Come one, come all, but too many locals are missing the action, Cox said.

“We just don’t have the lunch crowd we should have. Locals don’t want to come downtown and fight Magnolia people for lunch,” he said. “We used to have regular customers who work downtown, but Magnolia got so busy, they didn’t want to spend half their lunch hour finding a place to park. If you park and walk, you’re also losing time. I’d love to have them back.”

Which is why tree stumps are appearing on property behind Backyard, near Ninth Street and Clay Avenue, where crews have begun clearing brush for a parking lot Cox will develop in phases, concluding with an asphalt surface.

It will accommodate 75 vehicles, tops, Cox said. This approach does not solve all his logistical problems, but represents a start, he said.

Despite COVID-19 restrictions that shuttered Backyard on-and-off, and his dearth of parking, Cox said he cannot complain. Backyard generates $200,000 to $250,000 in revenue monthly, “but that’s what it takes to run it. The bar and restaurant business pays a lot of taxes to sell mixed drinks.” Live concerts pull 300 to 1,000 people through the door, with up-and-coming acts generating the most buzz but usually costing more to book.

Cox said a night sans music may generate a 200-person crowd watching sports on the big-screen, relaxing around firepits or tossing washers. The menu features burgers and salads, battered chicken fingers called cluckers, the “hangover” burger with eggs and bacon, and catfish prepared from a simple cornmeal recipe that has become a crowd favorite.

“We don’t try to overdo a good piece of fish,” Cox said. “We got the recipe from a guy down in Temple. It’s a little sweet and a little spicy at the same time. If somebody asks what I recommend, I always say, ‘Try the catfish,’ and I’ve lost count of how many tell me it’s the best they’ve ever had.”

Cox said Backyard about six years ago signed the lease on the 16,000-square-foot complex it now occupies. Improvements began almost immediately, and have included adding a performance stage, installing an artificial grass surface, rebuilding outside bars, placing a 40-by-60-foot lid over the entertainment area and spending $100,000 on new lighting and sound equipment. The lighted parking area will pad the tab.

But there is more to come, and he will discuss particulars soon, Cox said.

“We have a big announcement coming in a few weeks, but I don’t want to spill the beans just yet,” he said. “It’s something we’ve been after a long time. It’s becoming possible, but I don’t want to put anything out there.”

He said his announcement does not involve relocation.

“We don’t own the dirt, but if we ever get the chance to purchase it, we’d love to stay just where we are,” he said. “We’ve built a home here, made lots of improvements to a lease property. I know the city would like us to stay in the entertainment district. We may face having to move, but I hope not.”

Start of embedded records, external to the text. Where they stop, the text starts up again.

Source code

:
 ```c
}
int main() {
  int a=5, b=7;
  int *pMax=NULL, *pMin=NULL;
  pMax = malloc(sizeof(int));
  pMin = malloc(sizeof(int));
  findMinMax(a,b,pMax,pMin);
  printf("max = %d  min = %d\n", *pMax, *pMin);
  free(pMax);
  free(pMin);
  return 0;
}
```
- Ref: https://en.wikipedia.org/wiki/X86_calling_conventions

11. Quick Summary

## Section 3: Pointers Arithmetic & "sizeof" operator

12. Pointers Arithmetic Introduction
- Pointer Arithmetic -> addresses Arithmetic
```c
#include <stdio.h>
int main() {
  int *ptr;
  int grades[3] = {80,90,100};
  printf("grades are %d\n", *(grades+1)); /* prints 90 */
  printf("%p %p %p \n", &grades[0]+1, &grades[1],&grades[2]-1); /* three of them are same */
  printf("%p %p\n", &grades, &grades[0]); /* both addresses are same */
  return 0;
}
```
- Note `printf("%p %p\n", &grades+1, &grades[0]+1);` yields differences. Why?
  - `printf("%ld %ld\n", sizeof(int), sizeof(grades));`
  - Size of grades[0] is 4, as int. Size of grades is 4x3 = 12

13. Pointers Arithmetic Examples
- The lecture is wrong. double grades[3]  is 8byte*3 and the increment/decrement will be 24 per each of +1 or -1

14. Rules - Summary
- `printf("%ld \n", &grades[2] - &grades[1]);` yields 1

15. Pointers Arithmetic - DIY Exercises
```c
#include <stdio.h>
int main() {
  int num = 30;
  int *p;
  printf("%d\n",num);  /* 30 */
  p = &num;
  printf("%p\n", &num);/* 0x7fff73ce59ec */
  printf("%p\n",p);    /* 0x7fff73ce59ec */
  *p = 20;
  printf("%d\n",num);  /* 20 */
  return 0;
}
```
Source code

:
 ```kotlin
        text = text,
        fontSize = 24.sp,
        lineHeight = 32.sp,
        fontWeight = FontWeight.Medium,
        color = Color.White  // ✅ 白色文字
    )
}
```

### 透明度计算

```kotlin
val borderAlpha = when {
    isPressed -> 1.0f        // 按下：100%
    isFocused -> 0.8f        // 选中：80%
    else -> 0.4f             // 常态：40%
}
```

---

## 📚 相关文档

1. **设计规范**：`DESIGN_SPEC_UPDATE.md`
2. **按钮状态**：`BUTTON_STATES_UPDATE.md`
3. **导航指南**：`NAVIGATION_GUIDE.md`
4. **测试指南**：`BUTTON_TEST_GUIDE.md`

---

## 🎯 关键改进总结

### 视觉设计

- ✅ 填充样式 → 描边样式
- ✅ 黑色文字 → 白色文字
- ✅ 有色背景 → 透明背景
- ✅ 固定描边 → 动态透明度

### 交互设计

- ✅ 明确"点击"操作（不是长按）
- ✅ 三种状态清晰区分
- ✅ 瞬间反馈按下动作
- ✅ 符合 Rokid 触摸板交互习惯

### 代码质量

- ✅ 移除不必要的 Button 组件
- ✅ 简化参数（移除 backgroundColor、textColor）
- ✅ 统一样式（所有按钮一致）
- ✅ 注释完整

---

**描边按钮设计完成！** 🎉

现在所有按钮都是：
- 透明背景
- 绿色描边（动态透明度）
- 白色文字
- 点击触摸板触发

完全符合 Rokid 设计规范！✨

Backyard has survived COVID-19, which is more than some businesses can say, Cox said. Helping the cause was the federal Paycheck Protection Program that made funds available for paying wages and preserving employment levels.

“Unlike some places, we were still able to hold concerts,” Cox said. “We provided space for about 400 people, seated, and they were spending money because they couldn’t spend it anywhere else. They otherwise were staying at home. I would say we made $5 more per person than usual.”

Cox and other investors own the Backyard Saloon at 500 Austin Ave., an ode to neighborhood watering holes, short on pretense and long on nostalgia.

But Cox said he is having to rethink the concept, noting that COVID-19 wreaked havoc with bars in general, those on Austin Avenue in particular.

“I’ve got to make something more attractive there, something more Magnolia friendly,” Cox said. “I have two or three ideas, but nothing concrete.”